EXERCISE: Please give the records again from the line that has "ניתוח שחזור פנים" through the line that has "מתיחת צוואר: כל מה שצריך", with "למאמר המלא" changed to "לקריאה נוספת" and everything else unchanged. Return only those lines.

--- INPUT FOR THIS TASK ---

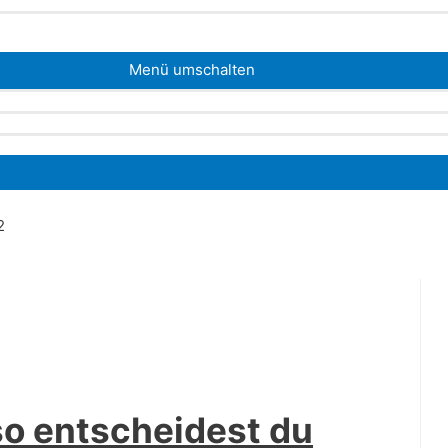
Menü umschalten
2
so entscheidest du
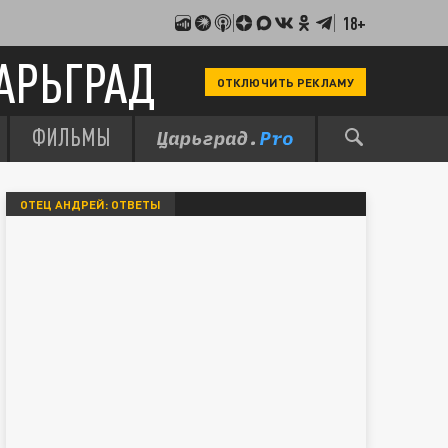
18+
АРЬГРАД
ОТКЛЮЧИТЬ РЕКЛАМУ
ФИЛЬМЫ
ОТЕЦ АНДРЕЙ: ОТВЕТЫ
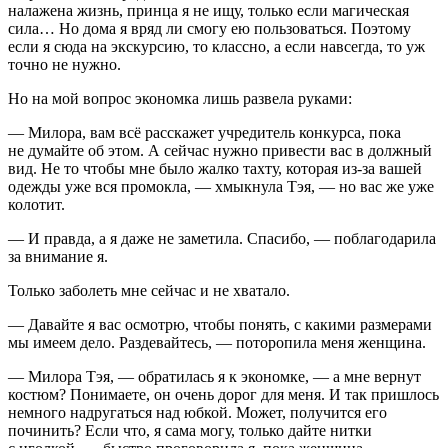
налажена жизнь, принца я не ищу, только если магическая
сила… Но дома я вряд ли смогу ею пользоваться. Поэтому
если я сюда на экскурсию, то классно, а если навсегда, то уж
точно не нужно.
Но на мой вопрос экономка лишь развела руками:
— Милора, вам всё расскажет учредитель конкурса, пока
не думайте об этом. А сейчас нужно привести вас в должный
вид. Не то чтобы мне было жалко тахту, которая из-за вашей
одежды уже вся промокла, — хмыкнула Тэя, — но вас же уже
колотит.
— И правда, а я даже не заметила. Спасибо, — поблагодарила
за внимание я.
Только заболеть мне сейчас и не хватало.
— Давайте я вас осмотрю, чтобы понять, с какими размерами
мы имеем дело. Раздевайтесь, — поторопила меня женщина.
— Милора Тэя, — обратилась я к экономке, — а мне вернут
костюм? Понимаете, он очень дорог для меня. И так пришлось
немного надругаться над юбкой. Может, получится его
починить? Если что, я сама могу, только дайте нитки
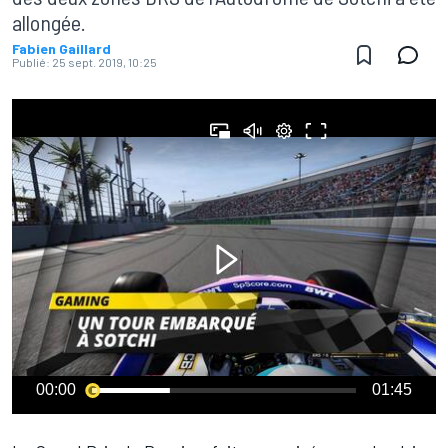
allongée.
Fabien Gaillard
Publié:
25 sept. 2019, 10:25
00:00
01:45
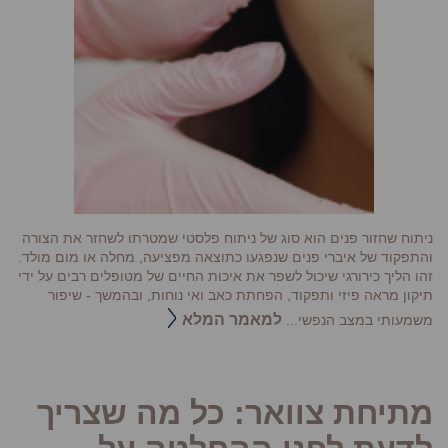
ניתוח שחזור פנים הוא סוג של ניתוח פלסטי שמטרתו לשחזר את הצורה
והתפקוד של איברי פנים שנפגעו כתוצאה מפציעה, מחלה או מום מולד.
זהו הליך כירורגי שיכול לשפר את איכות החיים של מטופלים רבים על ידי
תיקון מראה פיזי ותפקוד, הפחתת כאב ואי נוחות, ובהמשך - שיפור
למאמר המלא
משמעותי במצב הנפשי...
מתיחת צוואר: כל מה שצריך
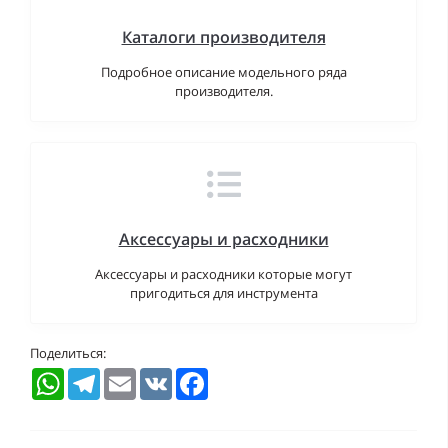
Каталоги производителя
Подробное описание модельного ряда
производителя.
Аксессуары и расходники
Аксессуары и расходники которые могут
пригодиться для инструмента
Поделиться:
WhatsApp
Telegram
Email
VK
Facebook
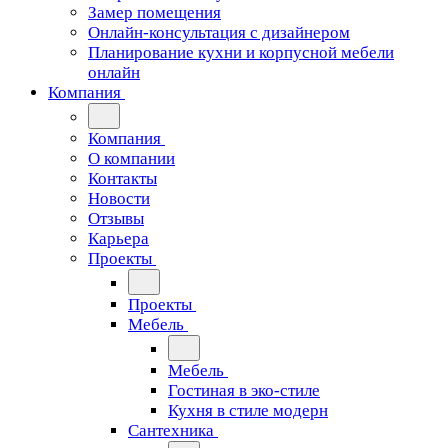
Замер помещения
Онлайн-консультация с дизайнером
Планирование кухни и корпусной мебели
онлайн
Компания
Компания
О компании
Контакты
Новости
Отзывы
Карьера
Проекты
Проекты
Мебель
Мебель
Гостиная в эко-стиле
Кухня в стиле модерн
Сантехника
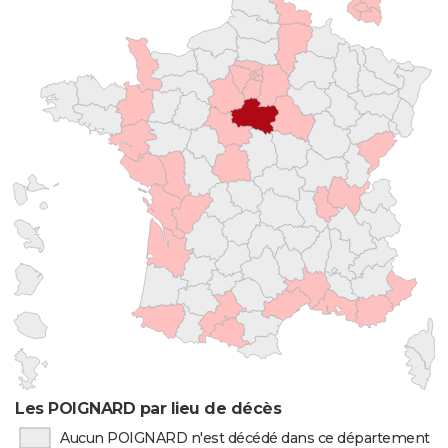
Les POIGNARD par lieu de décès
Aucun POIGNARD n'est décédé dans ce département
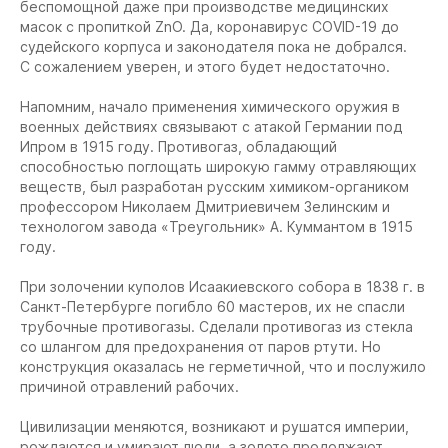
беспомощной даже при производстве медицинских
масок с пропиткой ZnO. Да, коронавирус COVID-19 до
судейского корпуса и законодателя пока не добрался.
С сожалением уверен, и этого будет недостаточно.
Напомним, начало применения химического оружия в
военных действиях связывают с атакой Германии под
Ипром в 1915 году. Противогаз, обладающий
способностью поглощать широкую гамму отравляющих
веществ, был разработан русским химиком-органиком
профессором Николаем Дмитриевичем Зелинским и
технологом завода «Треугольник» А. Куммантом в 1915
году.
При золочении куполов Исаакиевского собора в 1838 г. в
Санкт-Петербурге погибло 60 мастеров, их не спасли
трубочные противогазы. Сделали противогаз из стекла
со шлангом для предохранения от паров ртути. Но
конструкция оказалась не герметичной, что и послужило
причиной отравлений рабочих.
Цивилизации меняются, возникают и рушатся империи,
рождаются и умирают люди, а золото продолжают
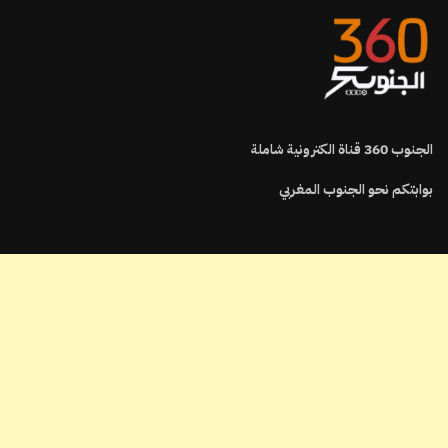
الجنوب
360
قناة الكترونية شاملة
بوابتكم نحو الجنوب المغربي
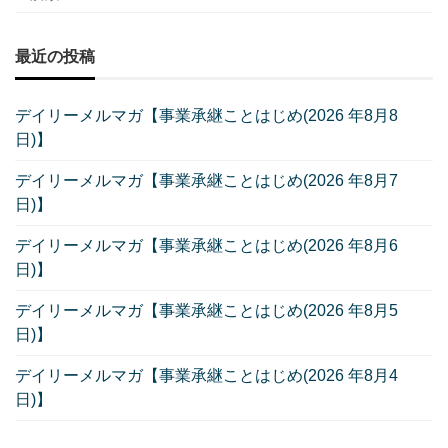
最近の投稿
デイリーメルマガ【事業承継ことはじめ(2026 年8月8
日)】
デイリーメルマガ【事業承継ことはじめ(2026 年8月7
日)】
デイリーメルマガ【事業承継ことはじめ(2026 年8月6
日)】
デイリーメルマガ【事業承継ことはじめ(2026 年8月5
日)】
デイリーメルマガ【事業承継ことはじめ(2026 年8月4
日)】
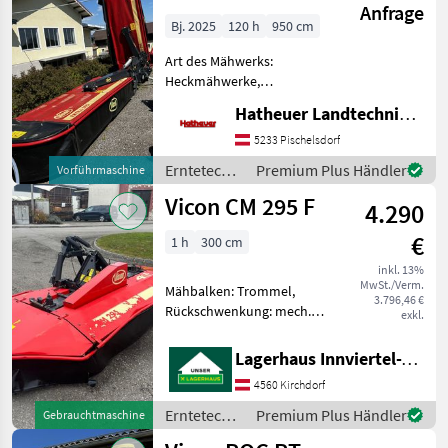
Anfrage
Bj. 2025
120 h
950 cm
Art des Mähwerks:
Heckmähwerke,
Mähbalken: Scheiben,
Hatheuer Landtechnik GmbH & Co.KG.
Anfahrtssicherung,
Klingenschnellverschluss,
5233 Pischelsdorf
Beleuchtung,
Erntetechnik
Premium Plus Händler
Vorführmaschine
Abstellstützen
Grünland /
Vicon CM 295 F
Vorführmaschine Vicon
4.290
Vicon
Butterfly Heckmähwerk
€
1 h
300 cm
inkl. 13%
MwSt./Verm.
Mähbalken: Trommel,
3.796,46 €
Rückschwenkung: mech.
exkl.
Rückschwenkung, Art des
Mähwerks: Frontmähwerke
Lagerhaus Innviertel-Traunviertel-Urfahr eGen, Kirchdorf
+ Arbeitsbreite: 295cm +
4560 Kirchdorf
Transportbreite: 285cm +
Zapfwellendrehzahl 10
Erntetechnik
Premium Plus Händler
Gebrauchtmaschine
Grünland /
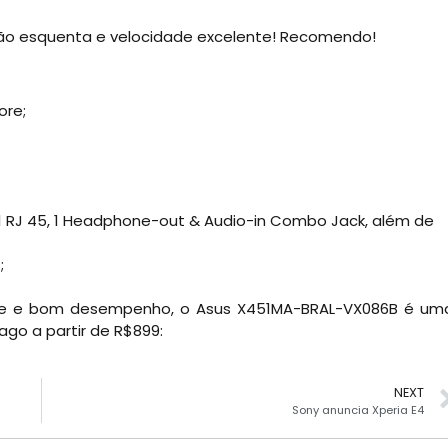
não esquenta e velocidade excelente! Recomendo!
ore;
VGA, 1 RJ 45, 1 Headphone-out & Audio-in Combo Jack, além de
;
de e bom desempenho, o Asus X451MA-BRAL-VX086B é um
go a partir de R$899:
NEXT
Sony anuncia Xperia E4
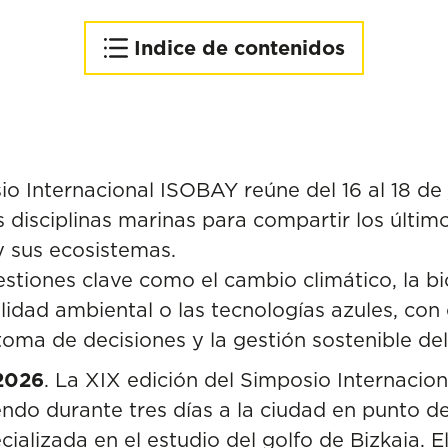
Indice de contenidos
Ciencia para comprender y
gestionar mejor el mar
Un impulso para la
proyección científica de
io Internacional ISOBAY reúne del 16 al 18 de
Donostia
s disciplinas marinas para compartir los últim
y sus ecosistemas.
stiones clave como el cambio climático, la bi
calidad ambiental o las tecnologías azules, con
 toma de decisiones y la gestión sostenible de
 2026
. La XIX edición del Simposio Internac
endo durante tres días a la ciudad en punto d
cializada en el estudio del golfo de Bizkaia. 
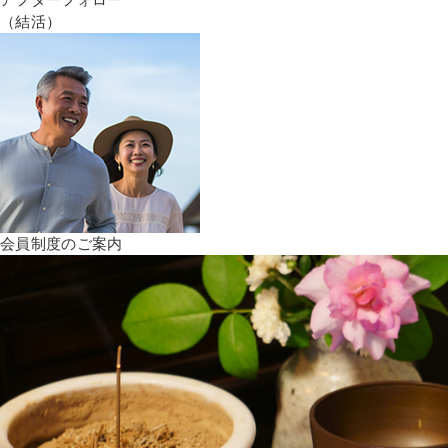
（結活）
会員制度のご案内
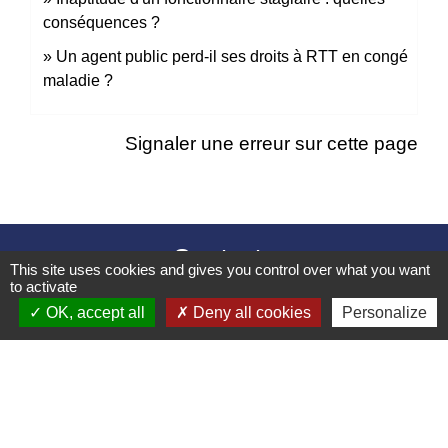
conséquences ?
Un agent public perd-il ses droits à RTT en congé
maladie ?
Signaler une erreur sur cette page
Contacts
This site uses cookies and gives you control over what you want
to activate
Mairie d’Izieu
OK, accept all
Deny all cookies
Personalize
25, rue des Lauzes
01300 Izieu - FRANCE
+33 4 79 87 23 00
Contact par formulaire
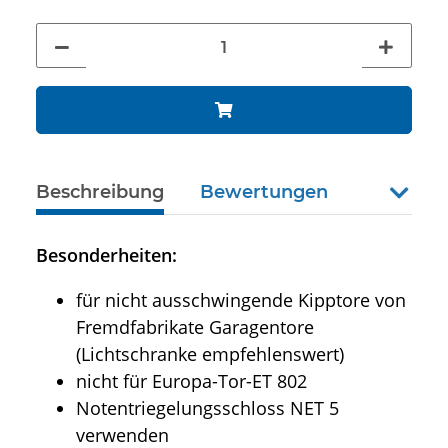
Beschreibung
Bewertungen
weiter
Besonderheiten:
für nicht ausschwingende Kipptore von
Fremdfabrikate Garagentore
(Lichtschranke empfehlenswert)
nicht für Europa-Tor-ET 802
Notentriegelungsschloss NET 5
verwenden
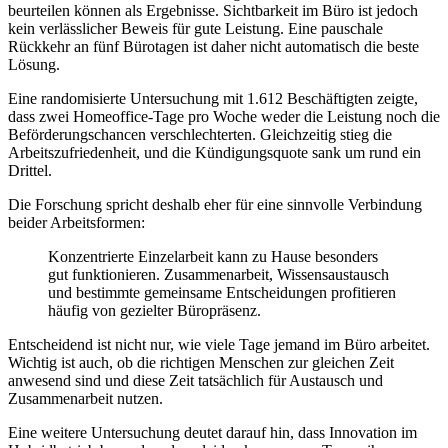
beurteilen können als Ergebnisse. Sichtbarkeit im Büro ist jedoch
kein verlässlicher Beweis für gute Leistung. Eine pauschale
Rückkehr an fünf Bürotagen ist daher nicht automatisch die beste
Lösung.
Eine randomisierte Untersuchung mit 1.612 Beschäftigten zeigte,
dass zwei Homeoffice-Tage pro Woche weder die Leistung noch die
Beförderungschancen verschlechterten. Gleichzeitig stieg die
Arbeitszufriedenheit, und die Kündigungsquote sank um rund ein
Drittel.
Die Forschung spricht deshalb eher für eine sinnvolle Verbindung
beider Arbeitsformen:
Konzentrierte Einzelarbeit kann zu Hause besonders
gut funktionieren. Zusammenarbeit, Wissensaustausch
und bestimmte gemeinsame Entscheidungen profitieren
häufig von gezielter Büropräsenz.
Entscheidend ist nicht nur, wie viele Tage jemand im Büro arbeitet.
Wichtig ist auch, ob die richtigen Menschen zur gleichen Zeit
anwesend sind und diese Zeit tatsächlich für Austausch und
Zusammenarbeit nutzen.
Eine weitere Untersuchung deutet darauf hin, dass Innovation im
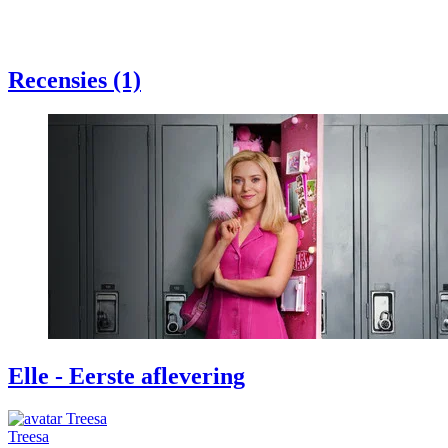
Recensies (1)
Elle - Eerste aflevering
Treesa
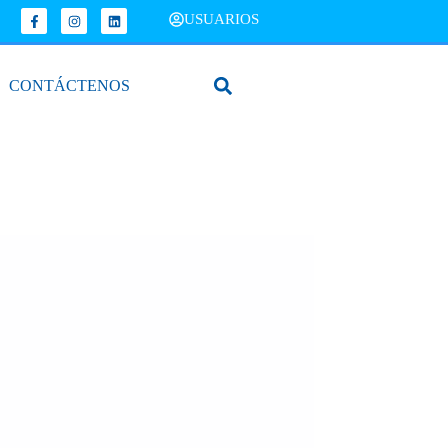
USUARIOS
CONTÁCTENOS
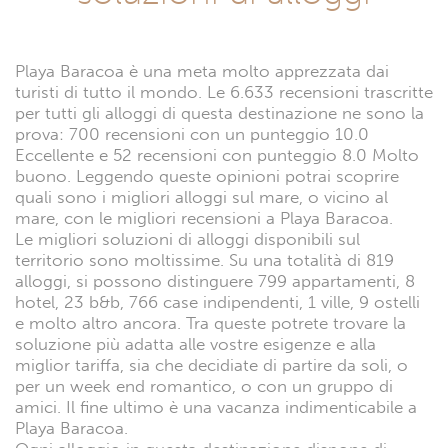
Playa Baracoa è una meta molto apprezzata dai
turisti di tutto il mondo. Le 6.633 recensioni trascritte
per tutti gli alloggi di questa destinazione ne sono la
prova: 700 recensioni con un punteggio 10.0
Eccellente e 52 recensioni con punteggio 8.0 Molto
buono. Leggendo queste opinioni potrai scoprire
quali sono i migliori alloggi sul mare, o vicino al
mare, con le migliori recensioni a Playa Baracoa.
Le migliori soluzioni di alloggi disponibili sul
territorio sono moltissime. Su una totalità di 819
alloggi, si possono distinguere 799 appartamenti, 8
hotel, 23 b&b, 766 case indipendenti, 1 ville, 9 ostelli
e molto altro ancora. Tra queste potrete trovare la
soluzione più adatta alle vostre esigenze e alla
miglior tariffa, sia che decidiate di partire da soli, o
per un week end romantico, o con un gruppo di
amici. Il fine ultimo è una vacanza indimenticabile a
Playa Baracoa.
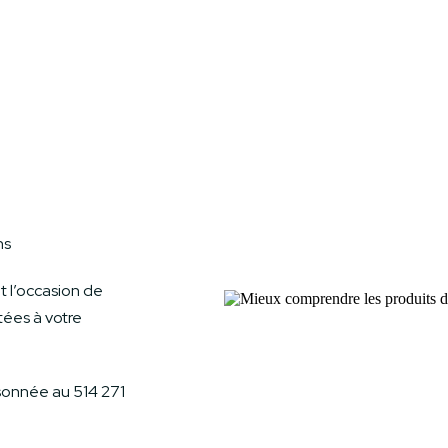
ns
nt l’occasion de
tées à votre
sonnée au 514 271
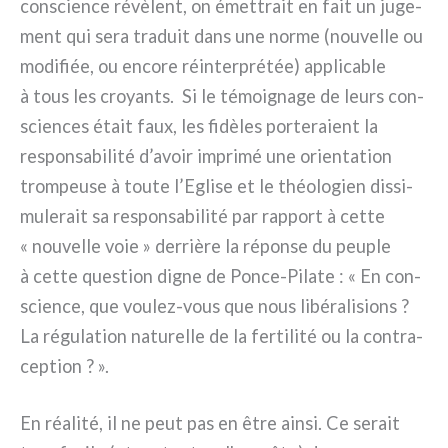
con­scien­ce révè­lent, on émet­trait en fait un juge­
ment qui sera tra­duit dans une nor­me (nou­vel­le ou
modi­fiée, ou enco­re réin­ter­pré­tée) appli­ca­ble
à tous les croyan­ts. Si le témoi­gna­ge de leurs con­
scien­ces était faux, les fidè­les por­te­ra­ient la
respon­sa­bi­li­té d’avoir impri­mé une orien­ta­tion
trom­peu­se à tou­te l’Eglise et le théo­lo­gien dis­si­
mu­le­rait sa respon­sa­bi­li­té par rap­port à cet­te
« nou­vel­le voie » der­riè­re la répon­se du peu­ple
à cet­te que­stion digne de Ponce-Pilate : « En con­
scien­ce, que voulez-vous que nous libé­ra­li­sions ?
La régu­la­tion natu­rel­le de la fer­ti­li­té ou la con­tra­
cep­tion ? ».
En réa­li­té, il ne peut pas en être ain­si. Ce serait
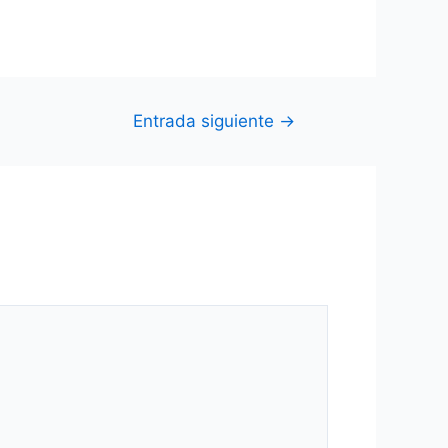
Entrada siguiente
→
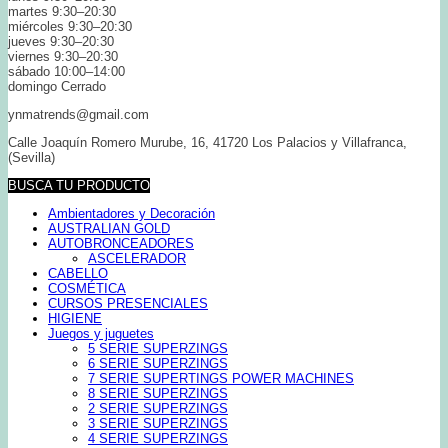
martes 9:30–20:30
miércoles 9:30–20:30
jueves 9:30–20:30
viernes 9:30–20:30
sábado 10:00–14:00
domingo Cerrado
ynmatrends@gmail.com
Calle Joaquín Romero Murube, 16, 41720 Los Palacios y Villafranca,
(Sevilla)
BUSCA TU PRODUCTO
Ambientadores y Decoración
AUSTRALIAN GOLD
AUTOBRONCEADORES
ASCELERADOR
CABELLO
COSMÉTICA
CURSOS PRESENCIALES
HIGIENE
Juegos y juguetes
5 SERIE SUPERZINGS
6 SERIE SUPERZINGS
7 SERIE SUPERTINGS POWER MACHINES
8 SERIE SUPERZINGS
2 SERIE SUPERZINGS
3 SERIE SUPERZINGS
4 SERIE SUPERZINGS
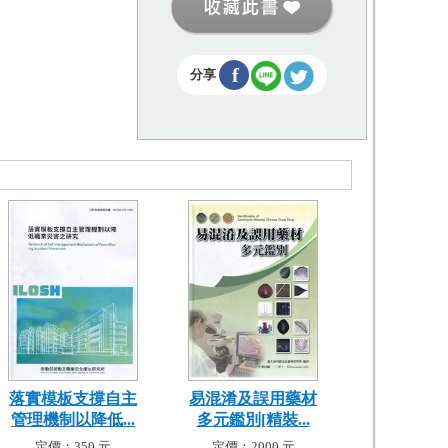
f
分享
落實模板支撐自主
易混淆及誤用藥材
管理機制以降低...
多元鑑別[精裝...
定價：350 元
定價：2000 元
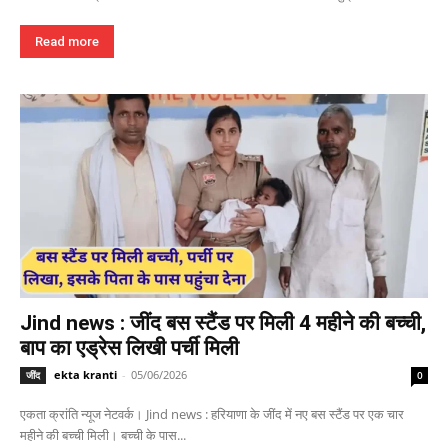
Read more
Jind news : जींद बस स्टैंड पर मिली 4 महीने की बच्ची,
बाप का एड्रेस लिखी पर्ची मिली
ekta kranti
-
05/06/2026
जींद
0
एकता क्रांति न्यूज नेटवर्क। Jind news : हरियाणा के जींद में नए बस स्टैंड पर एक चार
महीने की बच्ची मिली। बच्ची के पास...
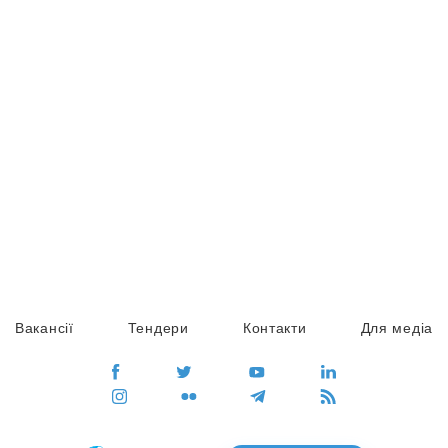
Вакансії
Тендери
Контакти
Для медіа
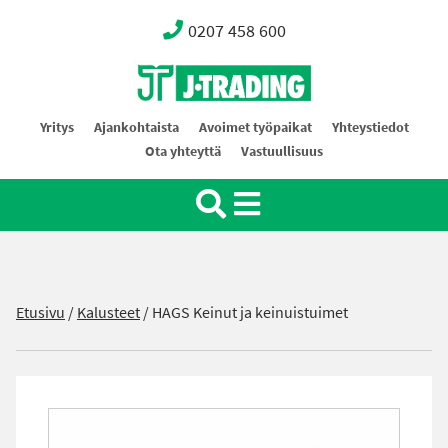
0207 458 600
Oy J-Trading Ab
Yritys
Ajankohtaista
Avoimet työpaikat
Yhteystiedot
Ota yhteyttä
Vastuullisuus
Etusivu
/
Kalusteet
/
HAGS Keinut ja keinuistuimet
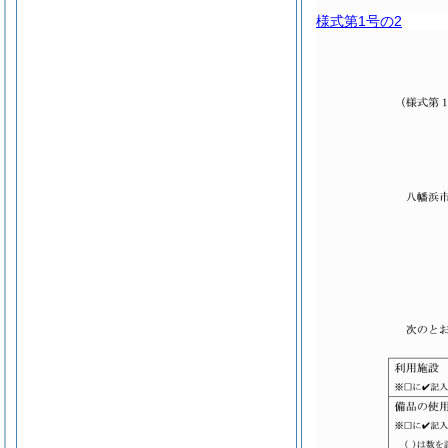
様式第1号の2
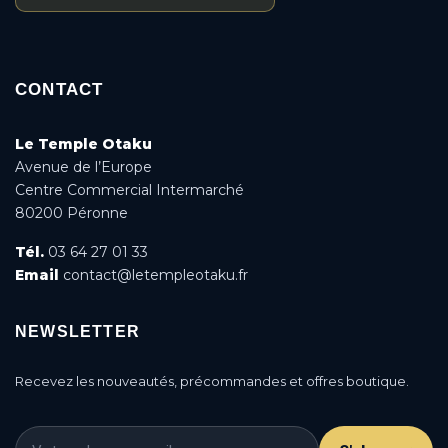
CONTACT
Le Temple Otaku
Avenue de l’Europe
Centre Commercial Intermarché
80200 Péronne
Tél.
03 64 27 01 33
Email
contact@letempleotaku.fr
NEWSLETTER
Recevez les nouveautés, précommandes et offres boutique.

---

SOLUTION:
ניתוח שחזור פנים הוא סוג של ניתוח פלסטי שמטרתו לשחזר את הצורה
והתפקוד של איברי פנים שנפגעו כתוצאה מפציעה, מחלה או מום מולד.
זהו הליך כירורגי שיכול לשפר את איכות החיים של מטופלים רבים על ידי
תיקון מראה פיזי ותפקוד, הפחתת כאב ואי נוחות, ובהמשך - שיפור
לקריאה נוספת
משמעותי במצב הנפשי...
מתיחת צוואר: כל מה שצריך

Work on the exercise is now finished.